= The task =
Could you write out the following lines again, substituting "collected by" for every "collectors" and leaving everything else as it is?
┄┄┄┄┄┄
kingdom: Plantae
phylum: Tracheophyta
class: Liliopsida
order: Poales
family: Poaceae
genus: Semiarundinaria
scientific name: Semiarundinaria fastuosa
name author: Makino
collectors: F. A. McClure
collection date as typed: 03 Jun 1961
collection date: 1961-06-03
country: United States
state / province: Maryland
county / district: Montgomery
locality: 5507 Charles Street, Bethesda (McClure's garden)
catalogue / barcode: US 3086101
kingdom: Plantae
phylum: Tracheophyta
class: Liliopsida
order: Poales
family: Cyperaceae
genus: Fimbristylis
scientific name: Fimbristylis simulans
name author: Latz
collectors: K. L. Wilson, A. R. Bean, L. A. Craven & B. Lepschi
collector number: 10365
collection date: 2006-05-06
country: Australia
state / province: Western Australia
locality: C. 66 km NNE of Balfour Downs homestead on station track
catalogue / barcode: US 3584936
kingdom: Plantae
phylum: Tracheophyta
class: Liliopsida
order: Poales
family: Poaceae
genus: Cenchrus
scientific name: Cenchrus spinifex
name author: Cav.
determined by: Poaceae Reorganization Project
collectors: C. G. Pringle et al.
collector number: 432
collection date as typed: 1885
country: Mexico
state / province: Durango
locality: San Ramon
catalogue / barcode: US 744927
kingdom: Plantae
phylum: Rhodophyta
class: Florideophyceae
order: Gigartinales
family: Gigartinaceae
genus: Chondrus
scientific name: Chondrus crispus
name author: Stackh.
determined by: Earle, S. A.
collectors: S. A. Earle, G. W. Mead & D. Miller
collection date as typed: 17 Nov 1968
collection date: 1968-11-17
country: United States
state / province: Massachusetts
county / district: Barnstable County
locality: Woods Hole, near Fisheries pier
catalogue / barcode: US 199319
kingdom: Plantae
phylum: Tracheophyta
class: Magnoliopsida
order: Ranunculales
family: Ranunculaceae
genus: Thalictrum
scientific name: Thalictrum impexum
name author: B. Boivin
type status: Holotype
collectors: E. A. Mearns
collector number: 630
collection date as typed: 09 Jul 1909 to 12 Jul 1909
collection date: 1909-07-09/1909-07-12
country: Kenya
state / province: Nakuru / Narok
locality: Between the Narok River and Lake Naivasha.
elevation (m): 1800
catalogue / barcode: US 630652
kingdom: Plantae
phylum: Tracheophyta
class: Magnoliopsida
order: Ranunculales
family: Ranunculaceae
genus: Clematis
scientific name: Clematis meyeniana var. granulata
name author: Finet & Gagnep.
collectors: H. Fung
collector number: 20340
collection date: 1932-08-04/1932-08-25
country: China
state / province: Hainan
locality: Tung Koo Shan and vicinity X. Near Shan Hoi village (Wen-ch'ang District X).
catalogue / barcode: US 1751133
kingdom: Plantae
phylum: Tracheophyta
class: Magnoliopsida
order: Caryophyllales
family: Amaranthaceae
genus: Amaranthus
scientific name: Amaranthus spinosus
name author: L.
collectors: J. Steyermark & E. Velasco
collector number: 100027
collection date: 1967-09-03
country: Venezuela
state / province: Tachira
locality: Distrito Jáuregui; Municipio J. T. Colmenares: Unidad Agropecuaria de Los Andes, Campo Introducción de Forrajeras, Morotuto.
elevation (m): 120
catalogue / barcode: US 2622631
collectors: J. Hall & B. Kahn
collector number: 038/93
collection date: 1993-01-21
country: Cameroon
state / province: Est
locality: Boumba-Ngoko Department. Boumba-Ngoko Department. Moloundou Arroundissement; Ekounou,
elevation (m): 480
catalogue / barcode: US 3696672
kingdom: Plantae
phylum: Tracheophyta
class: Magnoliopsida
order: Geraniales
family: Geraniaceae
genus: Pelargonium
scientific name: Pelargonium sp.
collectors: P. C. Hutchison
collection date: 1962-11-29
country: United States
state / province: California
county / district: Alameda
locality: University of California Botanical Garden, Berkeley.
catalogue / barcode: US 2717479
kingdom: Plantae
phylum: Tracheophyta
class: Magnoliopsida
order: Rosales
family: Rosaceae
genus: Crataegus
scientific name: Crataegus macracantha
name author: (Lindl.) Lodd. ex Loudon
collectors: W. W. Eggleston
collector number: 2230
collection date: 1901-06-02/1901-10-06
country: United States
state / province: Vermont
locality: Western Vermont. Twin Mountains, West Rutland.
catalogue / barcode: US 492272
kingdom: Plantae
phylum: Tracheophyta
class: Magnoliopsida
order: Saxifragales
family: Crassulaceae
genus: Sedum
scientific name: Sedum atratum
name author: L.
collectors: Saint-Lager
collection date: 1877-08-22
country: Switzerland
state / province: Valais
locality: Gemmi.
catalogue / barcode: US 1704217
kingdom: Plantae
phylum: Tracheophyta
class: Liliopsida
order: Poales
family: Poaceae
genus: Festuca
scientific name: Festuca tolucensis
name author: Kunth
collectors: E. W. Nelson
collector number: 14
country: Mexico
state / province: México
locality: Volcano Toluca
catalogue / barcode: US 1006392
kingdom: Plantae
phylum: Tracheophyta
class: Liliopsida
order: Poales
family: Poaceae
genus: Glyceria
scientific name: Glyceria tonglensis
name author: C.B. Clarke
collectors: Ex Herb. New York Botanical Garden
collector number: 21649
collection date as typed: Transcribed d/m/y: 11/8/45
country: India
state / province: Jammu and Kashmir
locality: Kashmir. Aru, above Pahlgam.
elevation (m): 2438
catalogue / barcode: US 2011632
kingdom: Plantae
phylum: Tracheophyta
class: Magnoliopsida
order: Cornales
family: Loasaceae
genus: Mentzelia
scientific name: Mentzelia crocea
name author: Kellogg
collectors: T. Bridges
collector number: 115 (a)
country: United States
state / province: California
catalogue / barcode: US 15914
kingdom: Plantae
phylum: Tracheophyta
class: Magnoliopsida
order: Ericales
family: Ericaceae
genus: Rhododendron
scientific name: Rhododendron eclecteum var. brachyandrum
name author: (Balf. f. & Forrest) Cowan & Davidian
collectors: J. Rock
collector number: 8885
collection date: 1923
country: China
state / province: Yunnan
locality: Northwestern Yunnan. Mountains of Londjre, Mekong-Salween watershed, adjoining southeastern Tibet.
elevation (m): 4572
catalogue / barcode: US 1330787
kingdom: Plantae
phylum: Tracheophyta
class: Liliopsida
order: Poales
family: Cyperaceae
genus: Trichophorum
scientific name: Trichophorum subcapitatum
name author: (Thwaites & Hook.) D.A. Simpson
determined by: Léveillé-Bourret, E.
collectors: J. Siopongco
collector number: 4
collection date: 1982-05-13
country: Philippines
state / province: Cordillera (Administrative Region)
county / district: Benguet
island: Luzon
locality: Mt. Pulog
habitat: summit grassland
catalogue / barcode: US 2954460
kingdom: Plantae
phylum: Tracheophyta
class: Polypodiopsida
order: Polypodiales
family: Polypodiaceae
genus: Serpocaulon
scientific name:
┄┄┄┄┄┄
= Correct response =
kingdom: Plantae
phylum: Tracheophyta
class: Liliopsida
order: Poales
family: Poaceae
genus: Semiarundinaria
scientific name: Semiarundinaria fastuosa
name author: Makino
collected by: F. A. McClure
collection date as typed: 03 Jun 1961
collection date: 1961-06-03
country: United States
state / province: Maryland
county / district: Montgomery
locality: 5507 Charles Street, Bethesda (McClure's garden)
catalogue / barcode: US 3086101
kingdom: Plantae
phylum: Tracheophyta
class: Liliopsida
order: Poales
family: Cyperaceae
genus: Fimbristylis
scientific name: Fimbristylis simulans
name author: Latz
collected by: K. L. Wilson, A. R. Bean, L. A. Craven & B. Lepschi
collector number: 10365
collection date: 2006-05-06
country: Australia
state / province: Western Australia
locality: C. 66 km NNE of Balfour Downs homestead on station track
catalogue / barcode: US 3584936
kingdom: Plantae
phylum: Tracheophyta
class: Liliopsida
order: Poales
family: Poaceae
genus: Cenchrus
scientific name: Cenchrus spinifex
name author: Cav.
determined by: Poaceae Reorganization Project
collected by: C. G. Pringle et al.
collector number: 432
collection date as typed: 1885
country: Mexico
state / province: Durango
locality: San Ramon
catalogue / barcode: US 744927
kingdom: Plantae
phylum: Rhodophyta
class: Florideophyceae
order: Gigartinales
family: Gigartinaceae
genus: Chondrus
scientific name: Chondrus crispus
name author: Stackh.
determined by: Earle, S. A.
collected by: S. A. Earle, G. W. Mead & D. Miller
collection date as typed: 17 Nov 1968
collection date: 1968-11-17
country: United States
state / province: Massachusetts
county / district: Barnstable County
locality: Woods Hole, near Fisheries pier
catalogue / barcode: US 199319
kingdom: Plantae
phylum: Tracheophyta
class: Magnoliopsida
order: Ranunculales
family: Ranunculaceae
genus: Thalictrum
scientific name: Thalictrum impexum
name author: B. Boivin
type status: Holotype
collected by: E. A. Mearns
collector number: 630
collection date as typed: 09 Jul 1909 to 12 Jul 1909
collection date: 1909-07-09/1909-07-12
country: Kenya
state / province: Nakuru / Narok
locality: Between the Narok River and Lake Naivasha.
elevation (m): 1800
catalogue / barcode: US 630652
kingdom: Plantae
phylum: Tracheophyta
class: Magnoliopsida
order: Ranunculales
family: Ranunculaceae
genus: Clematis
scientific name: Clematis meyeniana var. granulata
name author: Finet & Gagnep.
collected by: H. Fung
collector number: 20340
collection date: 1932-08-04/1932-08-25
country: China
state / province: Hainan
locality: Tung Koo Shan and vicinity X. Near Shan Hoi village (Wen-ch'ang District X).
catalogue / barcode: US 1751133
kingdom: Plantae
phylum: Tracheophyta
class: Magnoliopsida
order: Caryophyllales
family: Amaranthaceae
genus: Amaranthus
scientific name: Amaranthus spinosus
name author: L.
collected by: J. Steyermark & E. Velasco
collector number: 100027
collection date: 1967-09-03
country: Venezuela
state / province: Tachira
locality: Distrito Jáuregui; Municipio J. T. Colmenares: Unidad Agropecuaria de Los Andes, Campo Introducción de Forrajeras, Morotuto.
elevation (m): 120
catalogue / barcode: US 2622631
collected by: J. Hall & B. Kahn
collector number: 038/93
collection date: 1993-01-21
country: Cameroon
state / province: Est
locality: Boumba-Ngoko Department. Boumba-Ngoko Department. Moloundou Arroundissement; Ekounou,
elevation (m): 480
catalogue / barcode: US 3696672
kingdom: Plantae
phylum: Tracheophyta
class: Magnoliopsida
order: Geraniales
family: Geraniaceae
genus: Pelargonium
scientific name: Pelargonium sp.
collected by: P. C. Hutchison
collection date: 1962-11-29
country: United States
state / province: California
county / district: Alameda
locality: University of California Botanical Garden, Berkeley.
catalogue / barcode: US 2717479
kingdom: Plantae
phylum: Tracheophyta
class: Magnoliopsida
order: Rosales
family: Rosaceae
genus: Crataegus
scientific name: Crataegus macracantha
name author: (Lindl.) Lodd. ex Loudon
collected by: W. W. Eggleston
collector number: 2230
collection date: 1901-06-02/1901-10-06
country: United States
state / province: Vermont
locality: Western Vermont. Twin Mountains, West Rutland.
catalogue / barcode: US 492272
kingdom: Plantae
phylum: Tracheophyta
class: Magnoliopsida
order: Saxifragales
family: Crassulaceae
genus: Sedum
scientific name: Sedum atratum
name author: L.
collected by: Saint-Lager
collection date: 1877-08-22
country: Switzerland
state / province: Valais
locality: Gemmi.
catalogue / barcode: US 1704217
kingdom: Plantae
phylum: Tracheophyta
class: Liliopsida
order: Poales
family: Poaceae
genus: Festuca
scientific name: Festuca tolucensis
name author: Kunth
collected by: E. W. Nelson
collector number: 14
country: Mexico
state / province: México
locality: Volcano Toluca
catalogue / barcode: US 1006392
kingdom: Plantae
phylum: Tracheophyta
class: Liliopsida
order: Poales
family: Poaceae
genus: Glyceria
scientific name: Glyceria tonglensis
name author: C.B. Clarke
collected by: Ex Herb. New York Botanical Garden
collector number: 21649
collection date as typed: Transcribed d/m/y: 11/8/45
country: India
state / province: Jammu and Kashmir
locality: Kashmir. Aru, above Pahlgam.
elevation (m): 2438
catalogue / barcode: US 2011632
kingdom: Plantae
phylum: Tracheophyta
class: Magnoliopsida
order: Cornales
family: Loasaceae
genus: Mentzelia
scientific name: Mentzelia crocea
name author: Kellogg
collected by: T. Bridges
collector number: 115 (a)
country: United States
state / province: California
catalogue / barcode: US 15914
kingdom: Plantae
phylum: Tracheophyta
class: Magnoliopsida
order: Ericales
family: Ericaceae
genus: Rhododendron
scientific name: Rhododendron eclecteum var. brachyandrum
name author: (Balf. f. & Forrest) Cowan & Davidian
collected by: J. Rock
collector number: 8885
collection date: 1923
country: China
state / province: Yunnan
locality: Northwestern Yunnan. Mountains of Londjre, Mekong-Salween watershed, adjoining southeastern Tibet.
elevation (m): 4572
catalogue / barcode: US 1330787
kingdom: Plantae
phylum: Tracheophyta
class: Liliopsida
order: Poales
family: Cyperaceae
genus: Trichophorum
scientific name: Trichophorum subcapitatum
name author: (Thwaites & Hook.) D.A. Simpson
determined by: Léveillé-Bourret, E.
collected by: J. Siopongco
collector number: 4
collection date: 1982-05-13
country: Philippines
state / province: Cordillera (Administrative Region)
county / district: Benguet
island: Luzon
locality: Mt. Pulog
habitat: summit grassland
catalogue / barcode: US 2954460
kingdom: Plantae
phylum: Tracheophyta
class: Polypodiopsida
order: Polypodiales
family: Polypodiaceae
genus: Serpocaulon
scientific name:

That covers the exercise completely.